[MATERIAL SUPPLIED Boundary: Start]

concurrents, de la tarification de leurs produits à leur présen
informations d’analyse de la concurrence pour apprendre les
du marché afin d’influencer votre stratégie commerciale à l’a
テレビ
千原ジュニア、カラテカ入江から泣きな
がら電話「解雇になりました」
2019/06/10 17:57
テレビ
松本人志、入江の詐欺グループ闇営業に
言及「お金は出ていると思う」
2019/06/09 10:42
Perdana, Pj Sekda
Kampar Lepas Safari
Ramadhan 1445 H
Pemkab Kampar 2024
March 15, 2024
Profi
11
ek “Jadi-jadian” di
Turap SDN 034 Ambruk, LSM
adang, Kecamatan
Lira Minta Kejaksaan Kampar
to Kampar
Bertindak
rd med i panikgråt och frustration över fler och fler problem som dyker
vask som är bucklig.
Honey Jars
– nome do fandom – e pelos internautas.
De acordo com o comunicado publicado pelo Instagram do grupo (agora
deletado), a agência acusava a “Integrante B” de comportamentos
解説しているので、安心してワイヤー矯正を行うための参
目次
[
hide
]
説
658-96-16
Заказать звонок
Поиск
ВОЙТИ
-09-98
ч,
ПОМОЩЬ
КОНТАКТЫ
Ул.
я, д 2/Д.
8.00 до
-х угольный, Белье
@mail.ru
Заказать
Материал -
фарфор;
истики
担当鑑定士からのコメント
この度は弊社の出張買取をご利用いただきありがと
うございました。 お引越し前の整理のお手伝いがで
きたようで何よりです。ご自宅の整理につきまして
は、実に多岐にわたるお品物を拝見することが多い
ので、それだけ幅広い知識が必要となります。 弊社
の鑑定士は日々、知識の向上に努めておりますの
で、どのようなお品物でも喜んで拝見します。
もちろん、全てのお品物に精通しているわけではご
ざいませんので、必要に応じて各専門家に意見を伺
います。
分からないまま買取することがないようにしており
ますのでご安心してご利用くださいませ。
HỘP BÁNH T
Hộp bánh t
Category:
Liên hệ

[MATERIAL SUPPLIED Boundary: End]

### AIM OF THE EXERCISE
Work out how many lines of the records contain "Kampar", and reply with the number alone.

### WRITTEN ANSWER
4